Boyra: İstinafa gideceğiz
Başkan Fadıl Aksun, Kıdemli Yargıç Pınar Beyoğlu ve Yargıç Temay Sağer huzurunda görüşülen davada, İddia makamı adına Kıdemli Savcı Erdinç Akyener ve sanık avukatı Boysan Boyra hazır bulundu.
Duruşmada ilk olarak savunma avukatı Boysan Boyra dinlendi.
Boyra, mahkeme kararına saygılı olduklarını ancak istinafa gideceklerini açıkladı.
Heyet Başkanı Fadıl Aksun, kararın saat 15.30'da açıklanacağını belirtti, duruşmaya ara verildi.
Karar, oybirliğiyle…
Aranın ardından duruşma yeniden başladı.
Başkan Aksun, sanık aleyhinde açıklanacak kararın oybirliğiyle alındığını belirtti, tek tek bulgulara değindi.
“Mahkum ettiğimiz en temel ve ağır dava, ‘öldürme’ davası”
Sanığı suçlu bulup, mahkum ettikleri temel ve en ağır cezayı içeren davanın ‘öldürme davası’ olduğunu söyleyen Aksun, Ceza Yasası’na göre bu suçun azami müebbet yani ömür boyu hapislik cezası öngördüğünü kaydetti.
Aksun, dava ile ilgili karar verirken, olguları ayrıntılı olarak incelediklerini kaydetti.
“Maktüleden kasti öç alma ve cezalandırmayı amaçladı”
Huzurlarındaki davanın aile içinde, yani bir eşin diğer bir eşe karşı işleyebileceği en ağır suç olduğuna vurgu yapan Aksun, “Sanığın bu cinayeti işlemedeki en temel saiki aldatma şüphesidir.

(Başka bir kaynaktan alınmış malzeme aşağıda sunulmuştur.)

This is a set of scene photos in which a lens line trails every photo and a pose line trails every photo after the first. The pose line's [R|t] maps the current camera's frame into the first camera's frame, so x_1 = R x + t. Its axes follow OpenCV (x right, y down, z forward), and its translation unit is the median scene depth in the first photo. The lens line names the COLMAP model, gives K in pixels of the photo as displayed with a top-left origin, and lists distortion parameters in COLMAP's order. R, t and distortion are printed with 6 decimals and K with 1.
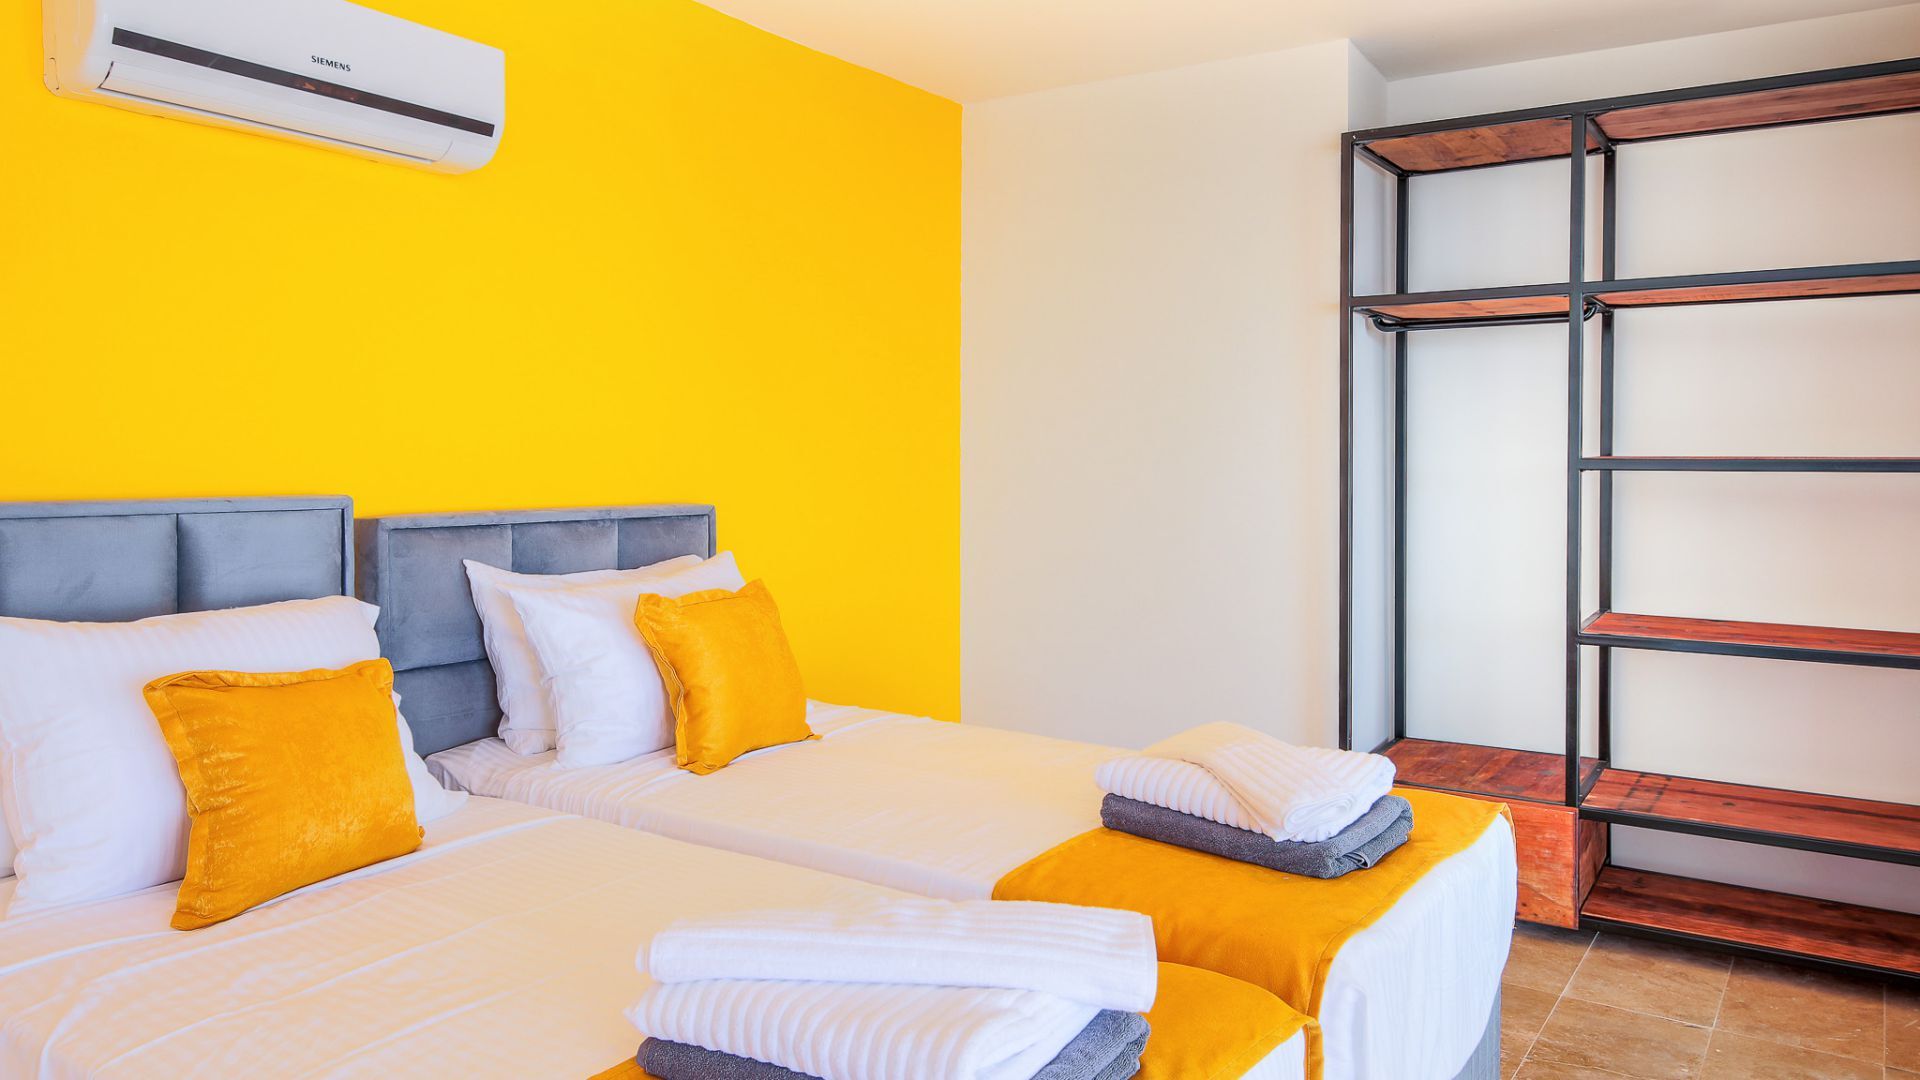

Sanık bu saikle hareket ederek, maktulden kasti öç alma ve cezalandırmayı amaçlamıştır” dedi.
Aksun, kişilerin sahip olduğu yaşam hakkının başka bir bireyin kararı ile ellerinden alınamayacağına değinerek, sanığın maktulenin yaşam hakkını elinden alarak, Ceza Yasası’ndaki en ağır suçu işlediğine değindi.
“Çocuklar, böyle bir gerçeği sırtlarında kambur olarak taşıyacak”

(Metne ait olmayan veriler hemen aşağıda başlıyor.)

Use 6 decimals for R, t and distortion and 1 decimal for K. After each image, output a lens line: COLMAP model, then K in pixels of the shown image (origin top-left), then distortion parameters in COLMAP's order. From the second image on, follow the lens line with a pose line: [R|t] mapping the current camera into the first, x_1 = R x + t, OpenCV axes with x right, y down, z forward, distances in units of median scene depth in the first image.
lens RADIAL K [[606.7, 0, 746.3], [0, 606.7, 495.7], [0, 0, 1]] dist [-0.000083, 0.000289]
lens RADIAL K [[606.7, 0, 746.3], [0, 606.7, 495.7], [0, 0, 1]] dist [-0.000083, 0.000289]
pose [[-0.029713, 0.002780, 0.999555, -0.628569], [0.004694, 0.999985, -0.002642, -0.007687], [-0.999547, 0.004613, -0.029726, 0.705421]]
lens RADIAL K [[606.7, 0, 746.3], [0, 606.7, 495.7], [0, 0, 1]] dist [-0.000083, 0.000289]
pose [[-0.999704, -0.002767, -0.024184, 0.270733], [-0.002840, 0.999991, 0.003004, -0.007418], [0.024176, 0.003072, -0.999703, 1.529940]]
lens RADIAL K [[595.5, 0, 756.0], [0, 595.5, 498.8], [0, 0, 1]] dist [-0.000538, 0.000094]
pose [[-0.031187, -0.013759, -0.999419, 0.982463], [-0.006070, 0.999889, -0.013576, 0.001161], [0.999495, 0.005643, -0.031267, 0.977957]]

Evlilik birliği içerisinde mutluluk kadar, mutsuzluğun da olduğunu ifade eden Aksun, sanığın maktüleyi öldürmek yerine, hukuk sistemindeki hakları ve çareyi kullanması gerektiğini dile getirdi.
Aksun, bir eşin, diğer bir eşi evlilik içerinde işlediğini iddia ettiği bir kabahatten ötürü şiddete başvurarak, cezalandırmasının toplum yapısına ciddi zarar verdiğini kaydetti.

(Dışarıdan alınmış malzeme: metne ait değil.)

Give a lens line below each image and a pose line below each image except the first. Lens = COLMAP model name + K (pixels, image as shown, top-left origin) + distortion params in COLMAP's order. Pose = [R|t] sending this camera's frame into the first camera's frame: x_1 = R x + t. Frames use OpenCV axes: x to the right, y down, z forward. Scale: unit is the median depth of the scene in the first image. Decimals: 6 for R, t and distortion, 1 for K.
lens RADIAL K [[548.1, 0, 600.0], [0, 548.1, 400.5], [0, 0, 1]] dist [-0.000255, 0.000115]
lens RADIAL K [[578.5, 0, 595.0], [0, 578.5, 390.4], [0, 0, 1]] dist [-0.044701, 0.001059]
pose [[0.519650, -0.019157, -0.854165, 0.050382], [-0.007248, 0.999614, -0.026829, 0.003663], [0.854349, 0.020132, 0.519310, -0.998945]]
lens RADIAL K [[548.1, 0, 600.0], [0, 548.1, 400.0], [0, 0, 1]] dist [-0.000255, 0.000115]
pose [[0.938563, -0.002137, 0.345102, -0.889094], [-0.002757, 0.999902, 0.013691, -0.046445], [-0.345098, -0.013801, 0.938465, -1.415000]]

Sanığın bir baba olarak çocuklarını hiçe sayarak, onların annelerinin canına kıymış olmasının çok ağır bir tablo olduğuna dikkat çeken Aksun, “Henüz gelişimlerini tamamlamamış iki çocuğun böyle bir gerçeği ömürlerinin sonuna kadar sırtlarında kambur olarak taşıyacağını da belirtti.
Aksun, sanığın çocukların evde olduğu bir esnada önce maktüle şiddet kullanıp, ardından her iki çocuğun da maktülenin cansız bedenini görebileceği bir konumda cinayeti işlemesinin çocukların ruhsal sağlığı üzerindeki etkilerini hiçe saymadan sadece ego ve duyguları ile hareket ettiğini gösterdiğini aktardı.
“Öldürmek kastı ile balkondan aşağıya attı”
Aksun, sanığın sabıkasız oluşunu tek hafifletici neden olarak değerlendirdiklerini kaydetti, ardından aleyhine verilen tek tek ağırlaştırıcı faktörleri sıraladı.
Sanığın müteveffaya cinayetten önce şiddet uyguladığını dile getiren Aksun, cinayetin işlendiği mahal ve zamanda gelişim çağındaki iki küçük çocuğun bulunduğunu ve annelerinin cansız bedenini görme ihtimallerinin bulunduğunu hiçe sayarak, bu suçu işlediğine vurgu yaptı.
Aksun, sanığın eşini öldürerek, çocuklarına annelerinin öz babaları tarafından katledildiği yükünü ömür boyu yaşatmayı ve bu durumun çocukların ruhsal sağlığı üzerinde yapabileceği ağır ve olumsuz etkiyi hiçe saydığını belirtti.
Akdoğan’ın eşi Akile Nacisoy’u öldürmek kastı ile balkondan aşağıya attığına dikkat çeken Aksun, bu suçu işledikten sonra sanığın delillerin yerini değiştirdiğini, tüm bunları aleyhine değerlendirdiklerini aktardı.
30 yıl… Nacisoy’un ailesinden Akdoğan’a: İlahi adalet!
Aksun, sanığın lehine ve aleyhine olan faktörleri değerlendirdikten sonra 30 yıl hapse mahkum ettiklerini açıkladı.
Kararın açıklanmasının ardından Nacisoy’un yakınları gözyaşlarına boğuldu, Akdoğan’ın mahkemeden çıkarılmasını bekledi.
Akdoğan polis aracına yoğun güvenlik önlemi altında bindirildi, bu sırada Nacisoy’un yakınları “Gözlerimize iyi bak, ilahi adalet” diye bağırdı.
Akdoğan, mahkeme avlusundan cezaevine götürüldüğü sırada, Nacisoy’un yakınları polis aracına doğru yürüdü.
Ardından, herhangi bir taşkınlık yaşanmadan, Nacisoy’un yakınları mahkemeden ayrıldı.